Big Data, Analytics, and the Future of Baseball

Screen Shot 2015-11-04 at 2.55.15 PM

Following our class last week on data and analytics, I wanted to take a look at how analytics and other innovations are changing the game of baseball. Major League Baseball has always been data-driven, with statistics easier to record than other sports and longer seasons creating large datasets ripe for analysis.  Data has become even more essential in decision-making by teams today, which coaches and players need to buy into. Most teams have full-time analytics departments who are trying to find variables that will lead to success which are undervalued by other teams, allowing them to pay less for more. Each team has its own top secret algorithms to measure the value of players, which can be used to find talent that fits their organizational approach and forecast player performance.


Some teams that rely on numbers the most include the Houston Astros, Pittsburgh Pirates, and Tampa Bay Rays. The Astros are the most analytics-driven team in baseball, with an analytics staff that includes Sig Mejdal, Director of Decision Sciences, who is an engineer and former rocket scientist at NASA, as well as a medical risk manager and mathematical modeler. They have a database called Ground Control, detailed in a Sports Illustrated cover story, that attempts to synthesize quantitative and qualitative information about a player. Quantitative data primarily consists of on-field performance of players. Qualitative information includes scouting reports, biological factors and family history, psychological tests, work ethic, personality, durability and health. They use this to see how past prospects with similar attributes to the current prospect turned out and arrive at a projection of the future value of that player. In the minor leagues, they assign grades to starting pitchers for each game, which total to a GPA at the end of the season. They also have spray charts for every situation for each batter and pitcher to help determine where to best position fielders. Their system is so unique that it was hacked by the St. Louis Cardinals this past summer.

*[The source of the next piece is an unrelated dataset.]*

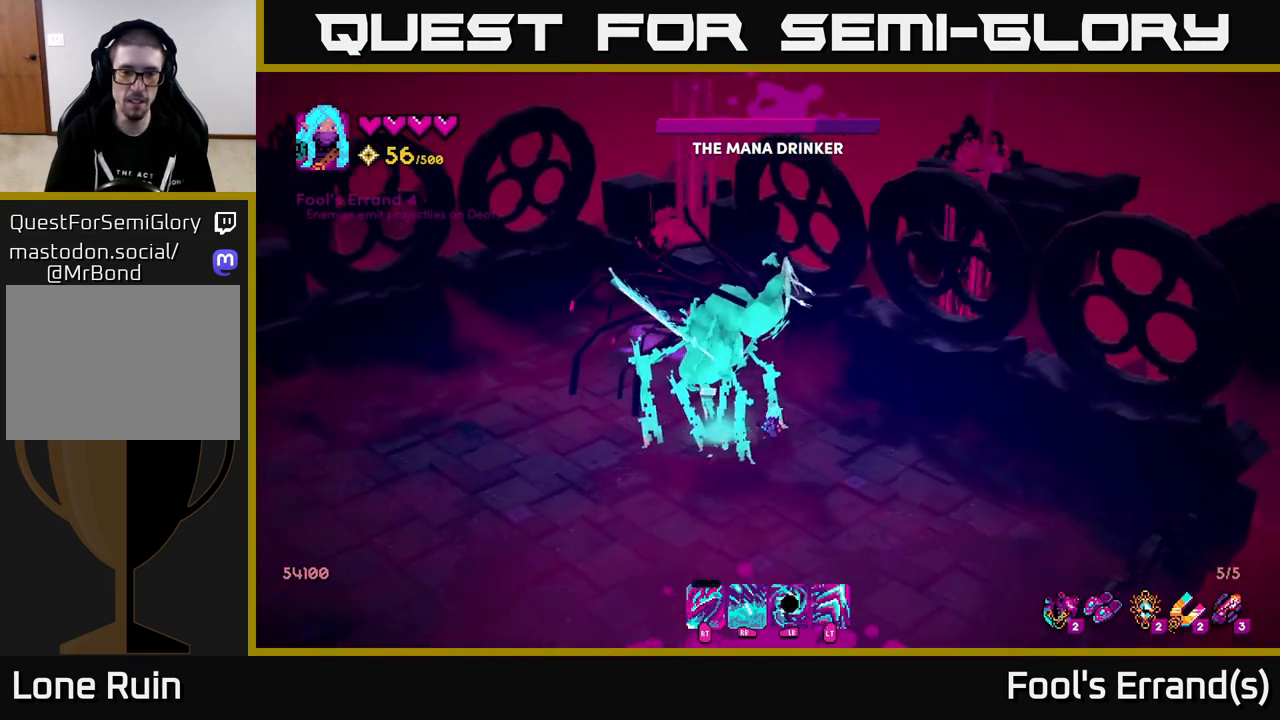
{"buttons": [], "left_stick": "down-right", "right_stick": "up-left", "events": [[250, "R1", "down"], [350, "R1", "up"]]}
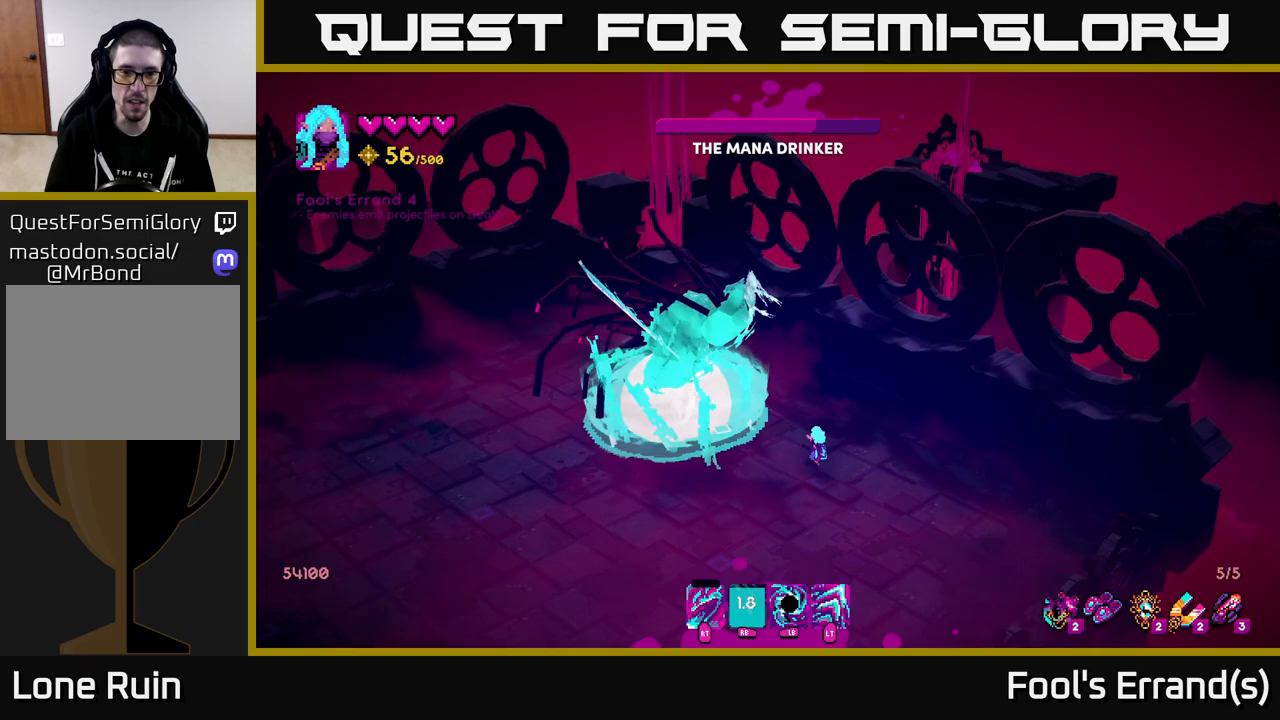
{"buttons": ["R2"], "left_stick": "down-left", "right_stick": "up-left", "events": [[33, "left_stick", "down-left"], [83, "R2", "down"], [100, "left_stick", "left"], [183, "R2", "up"], [283, "R2", "down"], [283, "left_stick", "down-left"], [333, "R2", "up"], [433, "R2", "down"]]}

Blue Jays catcher Russell Martin, when he played on the Pirates, wearing the Zephyr BioHarness tracker.

Several teams have invested substantially in data-based injury prevention initiatives, including the Pittsburgh Pirates. The Pirates use wearable sensors and special player tracking technology installed in their stadium to measure energy levels and signs of fatigue. They found that resting players more often resulted in less injuries and better performance. They are also one of many teams who utilize pitch framing, which is the ability of a catcher to turn borderline calls into strikes, since data shows that the best catchers can save a team up to 50 runs in a season, equivalent to five additional wins. This could be one reason behind why strikeouts have increased across baseball.

The Rays try to find any advantage they can over the competition due to their financial constraints, which is detailed in The Extra 2% by Jonah Keri. Led by former Goldman Sachs executives, they used the same approach that worked for investments on Wall Street to gain an edge, particularly focusing on defensive shifts, where fielders change their positioning for every pitch, based on where data indicates the batter is likely to hit the ball. Teams such as the Kansas City Royals and Chicago Cubs use machine learning techniques and predictive modeling to inform their decisions. The New York Mets use models to determine the optimal lineup to maximize runs scored for each game. All of the teams detailed above have experienced recent success with 11 playoff appearances and 3 World Series appearances between them since 2010.


There are also tools available to every team including a sensor created by Zepp Labs that you attach to the end of a bat, which analyzes over one thousand data points for every swing including bat speed, hand speed, and time to impact. It is used by professional players such as Mike Trout, David Ortiz, and Giancarlo Stanton, but can be used by anyone to improve their skills and compare their swing to the pros. The sensor helps scouts get consistent data on players. It is used to evaluate players at all events put on by Perfect Game, the largest baseball scouting organization in the world. Additionally, technology including cameras and radar are installed in every Major League stadium, which capture real-time data supporting the PITCHf/x and Statcast systems.PITCHf/x provides detailed pitch by pitch data including speed, location, trajectory and movement, which is made available to public. It also measures biomechanical information on pitchers (location of foot, shoulder, elbow, and hand at release of pitch) and batters (location of hands, back, front feet, tip of bat at point of contact), which can be used to detect injuries. This can be especially useful for pitchers due to the rise in Tommy John surgeriesStatcast tracks the location and movement of the ball and every player on the field during the entire game. It is creating new ways to quantify player talent and performance. For example, it can be used to find out how hard the ball is hit off the bat, how fast a fielder got to the ball when making an amazing catch, or the speed of a baserunner when stealing a base.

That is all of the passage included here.